Work instruction 1.
Locate every line in the records that contains the string "ettoday", and copy each of those lines.
==== Text section
# Testing the apply method

In [1]:
try:
    import pandopt as pdo
except:
    import sys, os
    sys.path.append('/'.join(os.getcwd().split('/')[:-2]))
    import pandopt as pdo
import pandas as pd
import numpy as np
import tqdm 
import pandas as pd
import numpy as np
import timeit
import functools
import time
import plotly.express as px
from typing import Callable, Dict
import polars as pl
from IPython.display import display

ModuleNotFoundError: No module named 'pandopt.transfcoders'

In [None]:
# Example functions
def simple_start(z):
    x = (z['A'] + z['B']) / z['C']
    x += z['B'] * z['D']
    return x / z['B']

def harder_func(z):
    x = (z['A'] + z['B']) / z['C']
    if x > 0:
        return x / z['B']
    x += z['B'] * z['D']
    return x * z['B']

def harder2_func(z):
    x = (z['A'] + z['B']) / z['C']
    if (k:=z['A']-z['C']) > (j:=z['B']/z['D']):
        return x / k
    x *= j
    return x - k if k > z['C'] else x + k


def harder3_func(z):
    g=lambda a, b: a if abs(a) > abs(b) else - 2 * (b**(-a))
    x = (z['A'] + z['B']) / z['C']
    if (k:=z['A']-z['C']) > (j:=g(z['B'],z['D'])):
        return j / k
    x *= j
    return x - k if k > z['C'] else x + k

def agg_sum(z):
    return np.sum(z)

## Basic test and work setup

In [None]:
def timeit(method_func, df, method_name, check_metric):
    if method_func is False:
        print(f'{method_name:<15} {'NA':<15} {'NA':<15} {'Discarded':<10}')
        return 
    t1 = time.time()
    result = method_func(df)
    result_np = result.to_numpy() if hasattr(result, 'to_numpy') else result
    t2 = time.time()
========
==== Raw data
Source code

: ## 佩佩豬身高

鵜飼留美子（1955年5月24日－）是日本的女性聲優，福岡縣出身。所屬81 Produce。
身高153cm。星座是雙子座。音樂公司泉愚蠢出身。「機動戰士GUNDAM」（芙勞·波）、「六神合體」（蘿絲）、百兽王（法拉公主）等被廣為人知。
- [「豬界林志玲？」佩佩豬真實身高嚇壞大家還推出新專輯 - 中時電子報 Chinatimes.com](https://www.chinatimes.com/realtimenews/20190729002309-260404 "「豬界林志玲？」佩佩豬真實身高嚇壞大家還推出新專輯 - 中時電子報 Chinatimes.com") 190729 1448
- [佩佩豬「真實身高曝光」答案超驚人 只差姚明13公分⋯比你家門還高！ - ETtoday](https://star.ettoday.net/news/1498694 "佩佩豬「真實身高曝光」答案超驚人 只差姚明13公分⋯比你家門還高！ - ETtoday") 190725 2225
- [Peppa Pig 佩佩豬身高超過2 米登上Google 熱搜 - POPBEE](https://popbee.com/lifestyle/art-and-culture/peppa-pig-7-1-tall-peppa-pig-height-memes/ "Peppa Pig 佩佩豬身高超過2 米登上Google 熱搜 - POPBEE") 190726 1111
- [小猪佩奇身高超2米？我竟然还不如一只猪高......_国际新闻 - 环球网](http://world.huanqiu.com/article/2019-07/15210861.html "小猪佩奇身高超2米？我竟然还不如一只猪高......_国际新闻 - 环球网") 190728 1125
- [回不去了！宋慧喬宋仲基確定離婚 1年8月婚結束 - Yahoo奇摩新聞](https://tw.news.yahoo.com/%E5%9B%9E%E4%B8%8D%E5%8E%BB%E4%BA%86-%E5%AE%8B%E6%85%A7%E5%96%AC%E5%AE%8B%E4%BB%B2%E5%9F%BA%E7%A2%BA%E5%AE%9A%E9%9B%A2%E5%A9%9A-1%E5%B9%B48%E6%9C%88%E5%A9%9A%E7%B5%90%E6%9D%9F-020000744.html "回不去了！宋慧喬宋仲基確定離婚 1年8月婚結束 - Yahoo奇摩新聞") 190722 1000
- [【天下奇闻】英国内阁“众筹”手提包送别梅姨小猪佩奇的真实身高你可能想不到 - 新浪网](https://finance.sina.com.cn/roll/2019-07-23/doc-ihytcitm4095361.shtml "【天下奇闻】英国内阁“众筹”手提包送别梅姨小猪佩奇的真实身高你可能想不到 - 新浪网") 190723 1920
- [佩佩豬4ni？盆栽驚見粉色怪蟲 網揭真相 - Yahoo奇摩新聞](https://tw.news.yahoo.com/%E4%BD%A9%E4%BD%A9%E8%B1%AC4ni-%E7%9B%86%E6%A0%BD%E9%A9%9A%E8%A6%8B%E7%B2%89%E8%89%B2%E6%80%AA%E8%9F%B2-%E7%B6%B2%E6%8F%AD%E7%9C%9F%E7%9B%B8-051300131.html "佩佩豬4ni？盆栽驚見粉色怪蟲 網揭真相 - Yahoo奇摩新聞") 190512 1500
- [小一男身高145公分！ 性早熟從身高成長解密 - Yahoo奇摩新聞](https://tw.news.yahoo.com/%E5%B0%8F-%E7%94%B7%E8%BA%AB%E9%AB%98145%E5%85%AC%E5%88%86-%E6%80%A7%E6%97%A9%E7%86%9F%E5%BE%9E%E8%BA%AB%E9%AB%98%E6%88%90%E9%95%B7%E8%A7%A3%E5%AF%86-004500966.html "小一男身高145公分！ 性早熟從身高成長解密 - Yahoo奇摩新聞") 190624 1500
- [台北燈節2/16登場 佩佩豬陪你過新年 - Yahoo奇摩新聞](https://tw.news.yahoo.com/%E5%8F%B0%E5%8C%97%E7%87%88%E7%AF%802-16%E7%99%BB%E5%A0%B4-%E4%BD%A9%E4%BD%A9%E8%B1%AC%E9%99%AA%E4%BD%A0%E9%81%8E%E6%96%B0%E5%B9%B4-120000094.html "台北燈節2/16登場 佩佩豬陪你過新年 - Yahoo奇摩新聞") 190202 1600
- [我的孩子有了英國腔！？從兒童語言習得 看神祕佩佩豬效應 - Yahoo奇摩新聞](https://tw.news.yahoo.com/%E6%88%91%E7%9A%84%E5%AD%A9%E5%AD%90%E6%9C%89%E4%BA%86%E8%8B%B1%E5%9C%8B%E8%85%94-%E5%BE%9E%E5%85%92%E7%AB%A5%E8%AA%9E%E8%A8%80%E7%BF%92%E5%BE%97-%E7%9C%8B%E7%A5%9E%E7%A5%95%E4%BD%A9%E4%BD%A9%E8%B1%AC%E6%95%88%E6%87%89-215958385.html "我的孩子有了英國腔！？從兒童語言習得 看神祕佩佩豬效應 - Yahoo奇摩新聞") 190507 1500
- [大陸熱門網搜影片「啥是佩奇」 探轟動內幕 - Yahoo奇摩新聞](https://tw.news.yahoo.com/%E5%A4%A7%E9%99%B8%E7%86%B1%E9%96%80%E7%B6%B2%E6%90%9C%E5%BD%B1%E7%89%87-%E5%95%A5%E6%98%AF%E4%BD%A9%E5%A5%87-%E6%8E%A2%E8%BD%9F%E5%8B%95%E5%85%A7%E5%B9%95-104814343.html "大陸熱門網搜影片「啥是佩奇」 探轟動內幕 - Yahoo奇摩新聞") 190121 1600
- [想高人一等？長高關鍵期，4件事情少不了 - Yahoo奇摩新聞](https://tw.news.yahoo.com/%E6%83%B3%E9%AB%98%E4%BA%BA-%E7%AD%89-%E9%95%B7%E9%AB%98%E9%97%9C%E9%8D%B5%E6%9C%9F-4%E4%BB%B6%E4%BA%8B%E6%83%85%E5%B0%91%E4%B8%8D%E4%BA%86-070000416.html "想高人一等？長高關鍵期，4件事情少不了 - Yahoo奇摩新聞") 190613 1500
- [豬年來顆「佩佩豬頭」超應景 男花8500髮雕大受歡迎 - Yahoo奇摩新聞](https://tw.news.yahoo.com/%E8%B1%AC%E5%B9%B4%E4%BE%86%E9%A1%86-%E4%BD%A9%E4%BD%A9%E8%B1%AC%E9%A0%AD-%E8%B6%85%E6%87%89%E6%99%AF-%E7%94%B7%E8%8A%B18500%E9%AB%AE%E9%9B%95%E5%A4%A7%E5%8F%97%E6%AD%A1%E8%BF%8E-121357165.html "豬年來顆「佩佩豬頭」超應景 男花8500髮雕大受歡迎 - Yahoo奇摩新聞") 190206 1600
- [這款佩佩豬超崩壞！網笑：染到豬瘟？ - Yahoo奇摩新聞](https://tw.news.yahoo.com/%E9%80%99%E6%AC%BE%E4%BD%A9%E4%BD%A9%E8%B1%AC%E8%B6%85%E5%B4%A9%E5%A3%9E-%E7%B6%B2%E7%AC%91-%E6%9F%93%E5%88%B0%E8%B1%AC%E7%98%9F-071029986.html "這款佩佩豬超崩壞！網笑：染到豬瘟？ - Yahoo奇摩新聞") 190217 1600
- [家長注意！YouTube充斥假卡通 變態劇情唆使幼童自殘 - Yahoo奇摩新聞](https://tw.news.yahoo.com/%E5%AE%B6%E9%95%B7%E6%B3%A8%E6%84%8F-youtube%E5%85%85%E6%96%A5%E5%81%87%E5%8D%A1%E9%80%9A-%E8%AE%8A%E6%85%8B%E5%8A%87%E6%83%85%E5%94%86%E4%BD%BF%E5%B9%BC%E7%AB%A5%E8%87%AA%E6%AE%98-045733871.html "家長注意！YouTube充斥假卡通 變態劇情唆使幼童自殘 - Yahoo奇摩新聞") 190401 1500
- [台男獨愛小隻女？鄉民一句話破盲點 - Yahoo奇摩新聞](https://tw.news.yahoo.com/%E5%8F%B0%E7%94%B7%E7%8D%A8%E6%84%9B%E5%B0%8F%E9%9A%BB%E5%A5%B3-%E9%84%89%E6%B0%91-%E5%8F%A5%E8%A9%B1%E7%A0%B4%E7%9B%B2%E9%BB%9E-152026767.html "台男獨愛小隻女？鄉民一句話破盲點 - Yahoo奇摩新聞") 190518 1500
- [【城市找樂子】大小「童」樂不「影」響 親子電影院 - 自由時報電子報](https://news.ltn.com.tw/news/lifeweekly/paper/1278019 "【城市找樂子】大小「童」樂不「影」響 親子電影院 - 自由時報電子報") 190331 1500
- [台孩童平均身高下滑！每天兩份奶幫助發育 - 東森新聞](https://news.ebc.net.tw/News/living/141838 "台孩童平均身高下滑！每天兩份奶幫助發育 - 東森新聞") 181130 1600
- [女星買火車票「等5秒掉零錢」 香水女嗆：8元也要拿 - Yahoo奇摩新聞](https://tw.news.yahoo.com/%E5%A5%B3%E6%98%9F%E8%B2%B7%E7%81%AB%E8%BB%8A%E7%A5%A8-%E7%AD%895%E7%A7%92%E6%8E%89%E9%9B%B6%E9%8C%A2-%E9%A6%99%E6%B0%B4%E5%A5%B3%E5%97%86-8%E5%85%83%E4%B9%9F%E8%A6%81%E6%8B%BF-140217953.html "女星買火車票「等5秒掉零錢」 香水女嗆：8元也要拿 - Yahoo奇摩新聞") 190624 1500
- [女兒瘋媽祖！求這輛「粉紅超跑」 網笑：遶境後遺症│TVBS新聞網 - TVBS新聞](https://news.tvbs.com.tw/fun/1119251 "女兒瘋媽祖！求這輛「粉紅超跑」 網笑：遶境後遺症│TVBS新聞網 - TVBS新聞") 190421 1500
========
Work instruction 2.
Answer these questions about the notebook on testing the apply method:
(a) What error message appears after the first input cell?
(b) Which example function returns `np.sum(z)`?
(c) When `method_func` is False, what word does the `timeit` function print in its last column?

Exercise solution 1.
- [佩佩豬「真實身高曝光」答案超驚人 只差姚明13公分⋯比你家門還高！ - ETtoday](https://star.ettoday.net/news/1498694 "佩佩豬「真實身高曝光」答案超驚人 只差姚明13公分⋯比你家門還高！ - ETtoday") 190725 2225

Exercise solution 2.
(a) ModuleNotFoundError: No module named 'pandopt.transfcoders'
(b) agg_sum
(c) Discarded